7 Tips for Deep Tech Founders
By Jamie Macfarlane | November 11, 2022
Jeremy Brown’s Advice for Deep Tech founders
Deep tech means companies that are based on fundamental technological innovation, usually being built by scientific experts in the space. These companies don’t beat their competitors through advertising dollars or brand, they win through their ability to continue out-innovating everyone else.
Deep tech investors are backing true frontier companies. They believe the next wave of companies redefining our way of life will not be consumer apps but will be using physics, qbits, or artificial intelligence to do things that once seemed inconceivable.
At Creator Fund, we evaluate over 150 deep tech companies a month. With this volume, we’ve noticed a few patterns, pitfalls, and roadblocks that the unfamiliar may stumble upon.
Building a deep tech company, where most founders come with technical expertise, isn’t the same as SAAS or marketplaces. It is harder to map out immediate milestones, revenue is slower and less likely to be recurring. For the aspiring deep tech entrepreneurs out there, we identify 7 key observations to look out for as you embark on this journey:
- Hire a commercial lead much earlier than you think you should.
Deep tech founders tend to value technical expertise much more than commercial acumen. They also wait to build a commercial team because the early focus is R&D. But bringing in commercial thinking from day one makes a huge difference. A well-developed go-to-market can be game-changing and persuade an investor to invest early.
Often two PhDs will have mastery over their product and how to build it but driving the sales funnel and ultimately converting the right customers needs its own expertise. An effective sales strategy is important and that takes someone who has the ability to navigate complicated sales organisations or quickly figure out an effective sales hook. They also help shape the company’s brand and give it a compelling story.
Bring a sales lead in early. And remember that nothing is so brilliant that it sells itself.
- Don’t fall into the infinite product iteration loop
Don’t fall into the perfection trap. Meaning, you iterate on your product to infinity without getting it into the hands of any potential customers. That’s a huge mistake. Be satisfied with the product not being perfect and get customer and user feedback sooner rather than later to drive development and priortise commercialisation when the readiness level makes sense.
It’s better to have a beta version ready and to continually communicate the next generation of product to your prospective customer. The faster that you can begin engaging with potential buyers, the better you’ll be equipped to execute on your go-to-market strategy when the time is right.
- Don’t sign exclusivity
If you have a product that a large company wants, it may be appealing to sign a lucrative exclusivity agreement early on with them. Don’t do it! This will not only make it difficult to raise any capital from VCs but your future product (or feature set) trajectory and growth will be fully dependent on one customer, greatly inhibiting future growth – even if the exclusivity is partial. It will also signal to future investors that you might make a low valuation sale to that customer, and don’t have the ambition to go the whole way.

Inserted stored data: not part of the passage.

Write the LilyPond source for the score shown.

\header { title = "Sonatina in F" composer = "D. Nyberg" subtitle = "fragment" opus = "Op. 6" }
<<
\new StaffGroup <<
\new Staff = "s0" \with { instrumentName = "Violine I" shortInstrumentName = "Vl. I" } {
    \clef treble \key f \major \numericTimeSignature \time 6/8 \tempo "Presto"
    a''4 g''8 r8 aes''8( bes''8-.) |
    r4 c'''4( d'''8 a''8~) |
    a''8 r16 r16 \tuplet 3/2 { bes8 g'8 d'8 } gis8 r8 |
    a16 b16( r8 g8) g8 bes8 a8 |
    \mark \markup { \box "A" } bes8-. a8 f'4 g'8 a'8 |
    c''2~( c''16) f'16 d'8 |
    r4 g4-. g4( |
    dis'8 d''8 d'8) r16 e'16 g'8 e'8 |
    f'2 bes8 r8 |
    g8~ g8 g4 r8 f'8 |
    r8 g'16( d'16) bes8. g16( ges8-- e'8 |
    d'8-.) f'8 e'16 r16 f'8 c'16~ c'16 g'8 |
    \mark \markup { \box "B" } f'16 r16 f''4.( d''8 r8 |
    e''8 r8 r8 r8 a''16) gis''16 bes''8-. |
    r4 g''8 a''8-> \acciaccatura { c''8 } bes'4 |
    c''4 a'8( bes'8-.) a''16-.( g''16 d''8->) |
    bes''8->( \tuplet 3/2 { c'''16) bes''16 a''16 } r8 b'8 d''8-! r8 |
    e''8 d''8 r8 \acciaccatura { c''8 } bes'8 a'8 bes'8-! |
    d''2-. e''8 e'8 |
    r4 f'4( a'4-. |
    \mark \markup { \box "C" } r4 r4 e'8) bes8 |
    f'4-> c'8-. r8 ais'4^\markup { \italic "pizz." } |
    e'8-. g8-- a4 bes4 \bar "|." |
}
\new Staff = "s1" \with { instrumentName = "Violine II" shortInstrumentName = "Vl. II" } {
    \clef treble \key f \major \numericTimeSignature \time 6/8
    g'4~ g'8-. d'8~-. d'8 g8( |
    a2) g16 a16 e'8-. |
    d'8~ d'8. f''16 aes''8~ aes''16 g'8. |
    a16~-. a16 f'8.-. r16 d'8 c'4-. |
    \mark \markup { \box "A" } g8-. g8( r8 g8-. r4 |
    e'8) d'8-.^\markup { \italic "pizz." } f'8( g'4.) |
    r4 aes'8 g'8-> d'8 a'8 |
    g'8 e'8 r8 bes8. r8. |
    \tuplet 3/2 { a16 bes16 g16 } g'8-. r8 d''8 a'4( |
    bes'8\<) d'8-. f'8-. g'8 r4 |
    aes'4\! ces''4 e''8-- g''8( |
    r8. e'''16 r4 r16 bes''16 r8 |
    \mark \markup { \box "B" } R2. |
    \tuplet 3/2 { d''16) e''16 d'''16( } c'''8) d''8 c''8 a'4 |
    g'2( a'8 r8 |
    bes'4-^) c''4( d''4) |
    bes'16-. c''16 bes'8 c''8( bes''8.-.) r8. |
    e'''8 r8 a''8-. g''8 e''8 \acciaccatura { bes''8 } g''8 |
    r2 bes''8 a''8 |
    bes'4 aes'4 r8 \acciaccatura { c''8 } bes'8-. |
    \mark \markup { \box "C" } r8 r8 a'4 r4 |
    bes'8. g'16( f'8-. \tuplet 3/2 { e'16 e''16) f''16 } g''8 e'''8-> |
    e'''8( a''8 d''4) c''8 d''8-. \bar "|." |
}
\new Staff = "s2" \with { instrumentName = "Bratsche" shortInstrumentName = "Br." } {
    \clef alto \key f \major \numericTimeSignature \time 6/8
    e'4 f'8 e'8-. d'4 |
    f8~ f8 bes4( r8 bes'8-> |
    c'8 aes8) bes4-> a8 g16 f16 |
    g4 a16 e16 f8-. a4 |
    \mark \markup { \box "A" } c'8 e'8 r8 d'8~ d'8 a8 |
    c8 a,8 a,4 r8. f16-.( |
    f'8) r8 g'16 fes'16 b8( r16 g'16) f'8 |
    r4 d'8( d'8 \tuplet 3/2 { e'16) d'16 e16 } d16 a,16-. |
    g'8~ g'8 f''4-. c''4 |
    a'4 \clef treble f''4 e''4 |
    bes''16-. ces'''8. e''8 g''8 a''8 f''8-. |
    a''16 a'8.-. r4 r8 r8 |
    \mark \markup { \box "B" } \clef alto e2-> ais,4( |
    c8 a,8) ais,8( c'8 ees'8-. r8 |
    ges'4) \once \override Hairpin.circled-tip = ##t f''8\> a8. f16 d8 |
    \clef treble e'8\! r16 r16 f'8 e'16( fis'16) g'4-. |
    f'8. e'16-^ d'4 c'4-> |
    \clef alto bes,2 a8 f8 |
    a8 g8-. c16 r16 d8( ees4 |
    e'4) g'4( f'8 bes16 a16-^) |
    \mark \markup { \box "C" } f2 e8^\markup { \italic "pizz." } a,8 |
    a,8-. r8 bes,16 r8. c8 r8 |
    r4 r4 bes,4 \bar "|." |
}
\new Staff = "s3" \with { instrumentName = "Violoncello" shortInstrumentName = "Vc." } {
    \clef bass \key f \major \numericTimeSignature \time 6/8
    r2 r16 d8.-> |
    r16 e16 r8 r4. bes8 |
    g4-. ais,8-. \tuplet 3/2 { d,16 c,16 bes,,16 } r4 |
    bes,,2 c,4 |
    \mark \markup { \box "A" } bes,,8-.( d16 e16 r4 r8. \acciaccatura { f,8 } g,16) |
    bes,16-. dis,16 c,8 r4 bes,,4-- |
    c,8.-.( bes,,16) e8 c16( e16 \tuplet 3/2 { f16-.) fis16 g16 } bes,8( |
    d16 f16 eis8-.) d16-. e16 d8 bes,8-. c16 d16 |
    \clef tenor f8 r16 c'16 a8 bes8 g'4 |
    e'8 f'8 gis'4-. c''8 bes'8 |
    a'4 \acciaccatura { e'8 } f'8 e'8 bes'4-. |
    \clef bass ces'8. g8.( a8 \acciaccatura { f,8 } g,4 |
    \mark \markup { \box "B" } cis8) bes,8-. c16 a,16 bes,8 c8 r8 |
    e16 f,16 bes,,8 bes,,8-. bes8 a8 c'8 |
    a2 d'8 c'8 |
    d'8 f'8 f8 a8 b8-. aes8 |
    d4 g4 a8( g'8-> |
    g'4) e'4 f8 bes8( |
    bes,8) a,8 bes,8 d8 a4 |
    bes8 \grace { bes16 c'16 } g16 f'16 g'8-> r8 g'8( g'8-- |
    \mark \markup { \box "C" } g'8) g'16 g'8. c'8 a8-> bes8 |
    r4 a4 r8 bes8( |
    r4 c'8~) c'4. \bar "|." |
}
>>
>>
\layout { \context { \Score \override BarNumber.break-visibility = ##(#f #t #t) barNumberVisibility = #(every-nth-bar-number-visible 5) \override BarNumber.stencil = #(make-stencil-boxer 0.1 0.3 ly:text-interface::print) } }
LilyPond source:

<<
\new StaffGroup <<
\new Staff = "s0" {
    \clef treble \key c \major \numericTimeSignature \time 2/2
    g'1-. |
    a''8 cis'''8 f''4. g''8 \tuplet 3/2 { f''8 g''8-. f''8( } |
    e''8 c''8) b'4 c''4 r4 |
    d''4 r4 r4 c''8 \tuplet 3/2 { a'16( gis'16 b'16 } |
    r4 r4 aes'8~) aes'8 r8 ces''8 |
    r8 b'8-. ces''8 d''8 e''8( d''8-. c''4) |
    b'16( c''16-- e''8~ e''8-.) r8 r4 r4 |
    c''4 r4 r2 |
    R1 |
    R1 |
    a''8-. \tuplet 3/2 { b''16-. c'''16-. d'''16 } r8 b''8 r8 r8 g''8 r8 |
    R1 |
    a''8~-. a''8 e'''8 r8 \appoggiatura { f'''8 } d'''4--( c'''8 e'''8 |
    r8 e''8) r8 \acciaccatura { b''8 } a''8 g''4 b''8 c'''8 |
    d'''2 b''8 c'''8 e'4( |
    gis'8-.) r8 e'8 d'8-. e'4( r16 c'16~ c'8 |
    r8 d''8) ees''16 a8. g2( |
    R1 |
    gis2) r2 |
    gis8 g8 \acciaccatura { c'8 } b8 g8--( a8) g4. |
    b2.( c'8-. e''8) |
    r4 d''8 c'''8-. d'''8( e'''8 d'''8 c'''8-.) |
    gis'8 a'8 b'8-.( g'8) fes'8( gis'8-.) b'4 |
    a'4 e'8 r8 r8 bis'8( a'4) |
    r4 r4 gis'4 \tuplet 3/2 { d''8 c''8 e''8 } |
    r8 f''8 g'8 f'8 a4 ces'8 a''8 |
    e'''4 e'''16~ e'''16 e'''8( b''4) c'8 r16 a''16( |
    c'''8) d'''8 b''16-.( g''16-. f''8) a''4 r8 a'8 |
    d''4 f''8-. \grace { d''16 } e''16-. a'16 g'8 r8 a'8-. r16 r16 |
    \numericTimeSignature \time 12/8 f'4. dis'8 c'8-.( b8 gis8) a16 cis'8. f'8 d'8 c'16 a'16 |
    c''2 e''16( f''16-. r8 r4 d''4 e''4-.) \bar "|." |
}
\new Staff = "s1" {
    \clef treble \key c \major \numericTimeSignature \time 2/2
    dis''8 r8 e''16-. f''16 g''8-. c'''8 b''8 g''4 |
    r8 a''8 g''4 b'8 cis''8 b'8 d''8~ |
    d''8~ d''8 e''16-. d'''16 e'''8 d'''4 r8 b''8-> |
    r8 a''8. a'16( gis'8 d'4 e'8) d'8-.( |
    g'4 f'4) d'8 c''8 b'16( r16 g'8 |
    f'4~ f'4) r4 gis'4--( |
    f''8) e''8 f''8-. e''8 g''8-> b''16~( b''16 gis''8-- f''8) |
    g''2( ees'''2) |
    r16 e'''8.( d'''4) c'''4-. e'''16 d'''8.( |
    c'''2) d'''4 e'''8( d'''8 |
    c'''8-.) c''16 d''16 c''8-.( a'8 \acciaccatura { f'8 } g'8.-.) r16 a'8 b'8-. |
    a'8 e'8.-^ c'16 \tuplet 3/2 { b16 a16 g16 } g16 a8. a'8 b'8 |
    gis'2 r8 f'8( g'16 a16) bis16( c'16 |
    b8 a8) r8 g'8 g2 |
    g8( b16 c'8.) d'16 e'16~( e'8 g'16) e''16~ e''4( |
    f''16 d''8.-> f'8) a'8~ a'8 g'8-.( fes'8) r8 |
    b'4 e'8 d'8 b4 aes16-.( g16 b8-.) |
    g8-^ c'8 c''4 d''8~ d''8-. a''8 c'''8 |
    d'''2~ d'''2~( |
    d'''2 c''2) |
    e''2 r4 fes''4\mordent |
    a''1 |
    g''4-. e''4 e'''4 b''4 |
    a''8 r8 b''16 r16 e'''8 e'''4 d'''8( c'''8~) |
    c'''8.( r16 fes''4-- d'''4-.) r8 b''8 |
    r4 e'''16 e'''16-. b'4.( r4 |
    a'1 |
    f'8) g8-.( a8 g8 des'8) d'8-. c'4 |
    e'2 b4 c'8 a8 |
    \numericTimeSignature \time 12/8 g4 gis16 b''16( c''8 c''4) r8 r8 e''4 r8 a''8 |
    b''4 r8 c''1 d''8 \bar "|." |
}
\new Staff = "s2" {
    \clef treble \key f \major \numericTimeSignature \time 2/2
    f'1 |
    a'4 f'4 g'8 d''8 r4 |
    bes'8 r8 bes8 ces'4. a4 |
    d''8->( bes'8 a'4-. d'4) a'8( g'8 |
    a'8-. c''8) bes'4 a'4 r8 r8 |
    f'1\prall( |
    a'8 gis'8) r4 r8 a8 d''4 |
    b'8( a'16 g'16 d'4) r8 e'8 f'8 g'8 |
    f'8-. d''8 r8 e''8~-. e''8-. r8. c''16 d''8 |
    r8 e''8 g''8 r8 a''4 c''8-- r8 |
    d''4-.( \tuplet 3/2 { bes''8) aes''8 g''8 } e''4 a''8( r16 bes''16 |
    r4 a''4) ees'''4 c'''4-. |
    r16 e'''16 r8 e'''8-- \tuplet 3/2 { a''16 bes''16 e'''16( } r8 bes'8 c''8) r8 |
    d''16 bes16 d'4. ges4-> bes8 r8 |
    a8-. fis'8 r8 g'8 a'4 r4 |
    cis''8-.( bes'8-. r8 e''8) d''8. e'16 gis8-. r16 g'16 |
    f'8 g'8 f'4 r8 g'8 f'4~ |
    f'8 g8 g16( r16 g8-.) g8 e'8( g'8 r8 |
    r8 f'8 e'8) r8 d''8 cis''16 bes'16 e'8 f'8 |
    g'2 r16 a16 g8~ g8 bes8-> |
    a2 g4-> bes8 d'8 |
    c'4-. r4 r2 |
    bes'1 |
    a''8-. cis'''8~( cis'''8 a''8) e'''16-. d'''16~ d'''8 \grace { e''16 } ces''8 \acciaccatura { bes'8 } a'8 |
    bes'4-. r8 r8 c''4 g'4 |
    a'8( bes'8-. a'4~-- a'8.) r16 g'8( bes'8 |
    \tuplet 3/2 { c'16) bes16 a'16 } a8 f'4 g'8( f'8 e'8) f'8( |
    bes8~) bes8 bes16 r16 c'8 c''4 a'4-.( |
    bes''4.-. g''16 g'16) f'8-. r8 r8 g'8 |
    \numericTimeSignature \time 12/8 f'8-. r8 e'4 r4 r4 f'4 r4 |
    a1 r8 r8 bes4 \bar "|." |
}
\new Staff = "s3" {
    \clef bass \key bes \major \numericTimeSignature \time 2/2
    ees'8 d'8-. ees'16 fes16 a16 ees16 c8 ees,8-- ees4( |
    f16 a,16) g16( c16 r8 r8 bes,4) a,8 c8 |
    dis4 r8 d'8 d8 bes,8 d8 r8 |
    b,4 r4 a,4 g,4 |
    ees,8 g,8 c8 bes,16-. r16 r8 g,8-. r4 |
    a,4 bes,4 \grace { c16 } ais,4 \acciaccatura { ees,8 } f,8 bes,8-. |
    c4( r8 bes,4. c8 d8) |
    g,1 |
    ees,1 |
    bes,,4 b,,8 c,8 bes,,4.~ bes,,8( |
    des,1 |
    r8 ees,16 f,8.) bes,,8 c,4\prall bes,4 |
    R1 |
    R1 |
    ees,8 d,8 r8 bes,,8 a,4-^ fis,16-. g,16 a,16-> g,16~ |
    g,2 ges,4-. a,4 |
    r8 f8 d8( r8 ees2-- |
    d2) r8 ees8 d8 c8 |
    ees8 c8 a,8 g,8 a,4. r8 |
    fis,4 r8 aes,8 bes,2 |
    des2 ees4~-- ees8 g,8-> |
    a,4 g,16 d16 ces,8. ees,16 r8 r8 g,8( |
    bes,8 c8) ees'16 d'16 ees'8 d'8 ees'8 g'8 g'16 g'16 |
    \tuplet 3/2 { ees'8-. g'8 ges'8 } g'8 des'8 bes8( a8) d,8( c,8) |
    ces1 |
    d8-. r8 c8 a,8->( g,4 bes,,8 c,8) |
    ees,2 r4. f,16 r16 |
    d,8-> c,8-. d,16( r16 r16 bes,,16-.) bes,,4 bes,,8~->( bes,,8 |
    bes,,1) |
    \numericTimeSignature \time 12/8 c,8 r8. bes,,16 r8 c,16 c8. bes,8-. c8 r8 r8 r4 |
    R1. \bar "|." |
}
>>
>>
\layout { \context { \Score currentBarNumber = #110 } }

- Be careful when allowing an angel investor to set the price of your round in many cases
We have seen many instances where angel investors will set the price on a round. We love working with angel investors and they are a huge value add at the early stage. But, many are not institutional investors and may, seriously under or over value your company in its early days. In a recent case we saw angels take 42% of the company, making it almost impossible for those founders in the future.
- Be sensitive about your cap table with respect to university ownership
For university spinouts in particular, some universities take a very high equity position (>20%) of your company. Some investors are okay with this, but many are not. Work closely with the university’s tech transfer office and negotiate, to the extent possible, that sets your company and its cap table up for future success, especially if you intend to raise from traditional institutional VC investors. There are several ways to approach this that any seasoned deep tech investor can walk you through.
Most good Series A funds expect founders to be at 50% ahead of the round. If the university has taken 30/40/50% on day one, that becomes impossible.
- Full-time team members are important in the C-Suite
Often times, with university spinouts, several co-founding members will remain on part-time. Think very carefully about whether this a good idea. Most importantly, the person leading the company (CEO) and driving the product development (CTO) should be full-time or have a clear path to becoming full-time in the future. VCs want to see commitment, you need to be more invested in your business than they are.
One compromise is to have a full-time faculty member on board as a Chief Scientific or Strategy Officer or, in some cases, as a Chairman. The equity holding of each co-founder should be representative of how much work they are putting into the company on a day-to-day basis.
For those that are part-time, equity ownership should be reflected in time commitment to the company and value add. Full stop.
- Have clear milestones for the next round
The danger of deep tech is that you disappear into a laboratory and come up for air in 3 years time after extensive R&D. This is a problem for customers because you have not got feedback on what you’re building. And it is a problem for VCs, because it is not clear what milestones you’ve hit that allow you to say “our company is now more valuable because of XYZ.”
Be careful to plan in advance what you will achieve from both (a) technology standpoint (b) commercial standpoint that’s going to allow you to keep raising future rounds.